There are other considerations, such as being able to access the version number of the package from the setup.py as well as from the program, without the former having to import the package itself (which may lead to install complications), nor having another extra version.py file that needs importing.
In particular I always found the transition from using a directory structure under site-packages that looked like:
└── organisation
├── package1
└── package2
├── subpack1
└── subpack2
and that could intuitively be used for both importing and navigation to source files, to something like:
├── organisation_package1
│   └── src
├── organisation_package2_subpack1
│   └── src
└── organisation_package2_subpack2
└── src
unnatural. To rearrange and break a working structure to be able to package things seems wrong.

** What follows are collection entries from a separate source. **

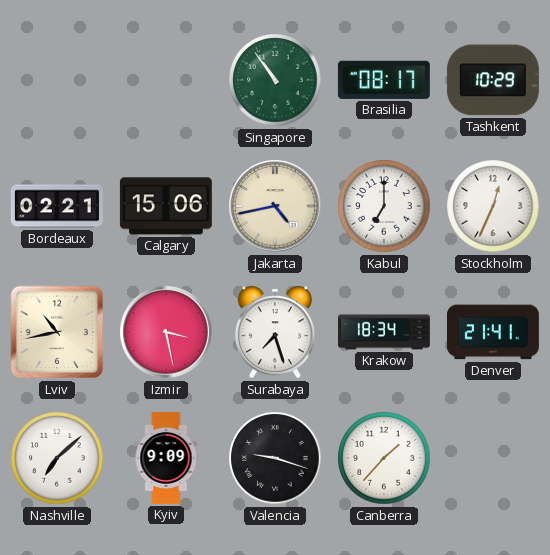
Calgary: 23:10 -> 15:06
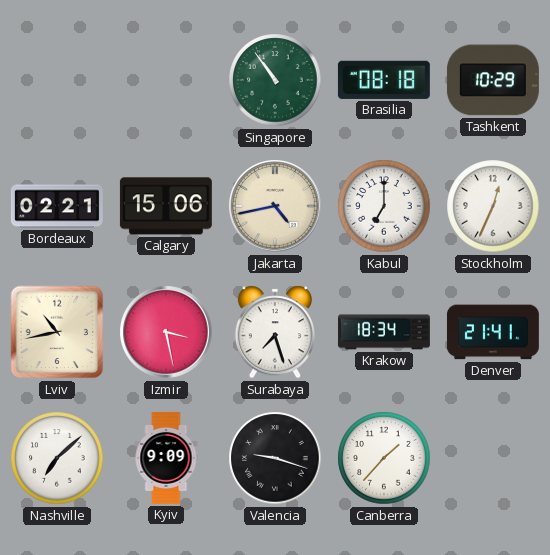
Brasilia: 08:17 -> 08:18
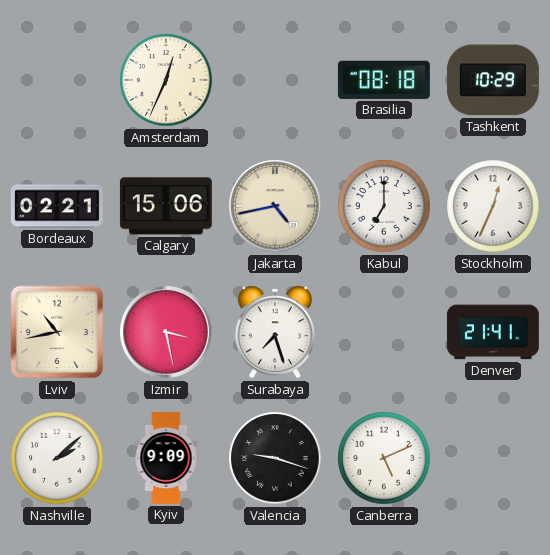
Amsterdam: none -> 12:34
Singapore: 10:54 -> none
Krakow: 18:34 -> none
Nashville: 7:08 -> 2:08
Canberra: 1:37 -> 5:11
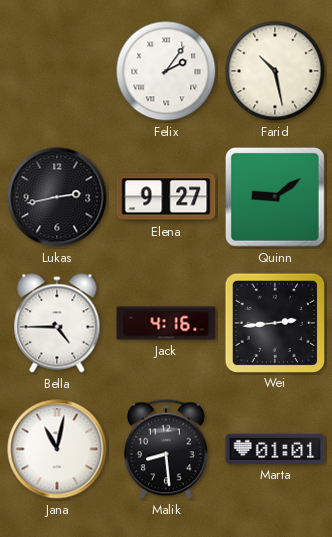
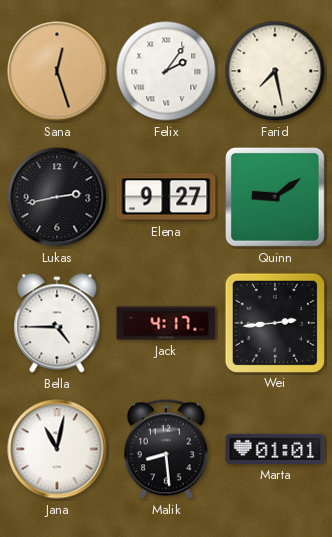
Sana: none -> 12:27
Farid: 10:28 -> 7:28
Jack: 4:16 -> 4:17
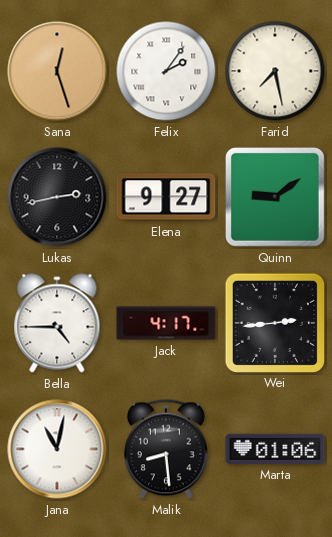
Marta: 01:01 -> 01:06
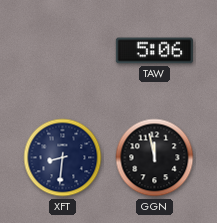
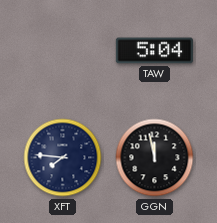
TAW: 5:06 -> 5:04
XFT: 8:31 -> 7:46
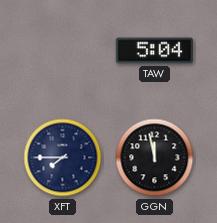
XFT: 7:46 -> 7:45
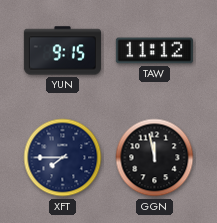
YUN: none -> 9:15
TAW: 5:04 -> 11:12
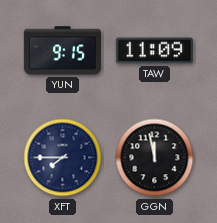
TAW: 11:12 -> 11:09
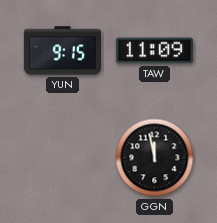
XFT: 7:45 -> none
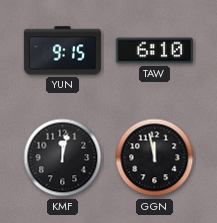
TAW: 11:09 -> 6:10
KMF: none -> 12:02
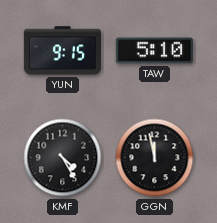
TAW: 6:10 -> 5:10
KMF: 12:02 -> 4:25
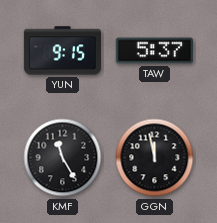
TAW: 5:10 -> 5:37
KMF: 4:25 -> 11:25
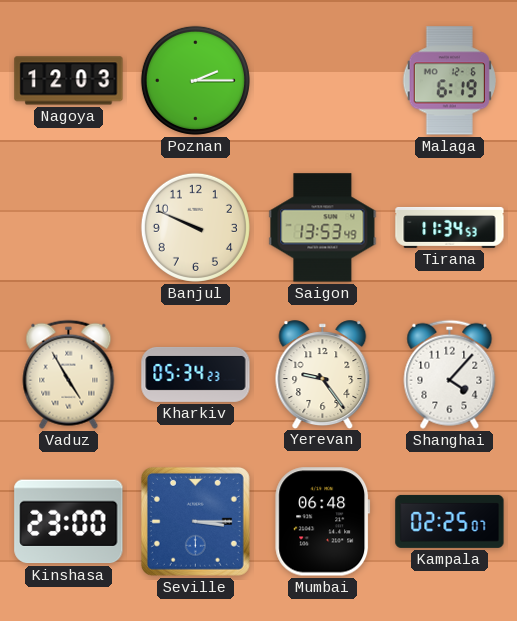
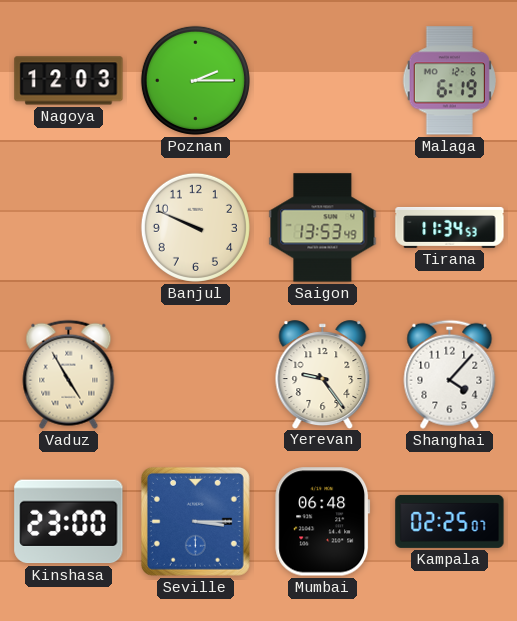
Kharkiv: 05:34 -> none
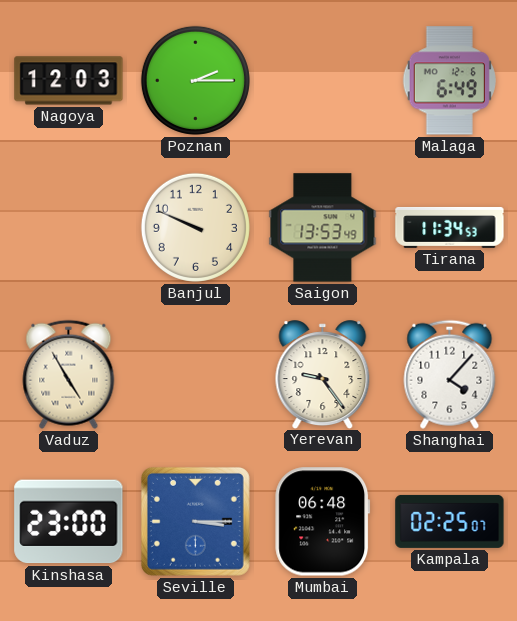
Malaga: 6:19 -> 6:49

For my set of published packages I followed another way:
- I kept the natural tree structure that you can use "before packaging", 'src' or 'lib' directories.
- I have a generic setup.py which reads and parses (it does not import) the metadata (such as version number, package name, license information, whether to install a utility (and its name)), from a dictionary in the __init__.py file. A file you need anyway.
- The setup.py is smart enough to distinguish subdirectories containing other packages from subdirectories that are part of the parent package.
- setup.py generates files that are needed during package generation only (like setup.cfg), on the fly, and deletes them when no longer needed.
The above allows you to have nested namespaced packages (i.e. package2 can be a package you upload to PyPI, in addition to package2.subpack1 and package2.subpack2). The major thing it (currently) doesn't allow is using pip install -e to edit a single package (and not have the others editable). Given the way I develop, that is not a restriction.
The above embraces namespace packages, where many other approaches have problems with these (remember the last line of Zen of Python: Namespaces are one honking great idea – let’s do more of those)
Examples of the above can e.g be found in my packages ruamel.yaml (and e.g. ruamel.yaml.cmd), or generically by searching PyPI for ruamel.
As is probably obvious, the standard disclaimer: I am the author of those packages
As I use a utility to start packaging, which also runs the tests and does other sanity checks, the generic setup.py could be removed from the setup and inserted by that utility as well. But since subpackage detection is based upon setup.py availability or not, this requires some rework of the generic setup.py.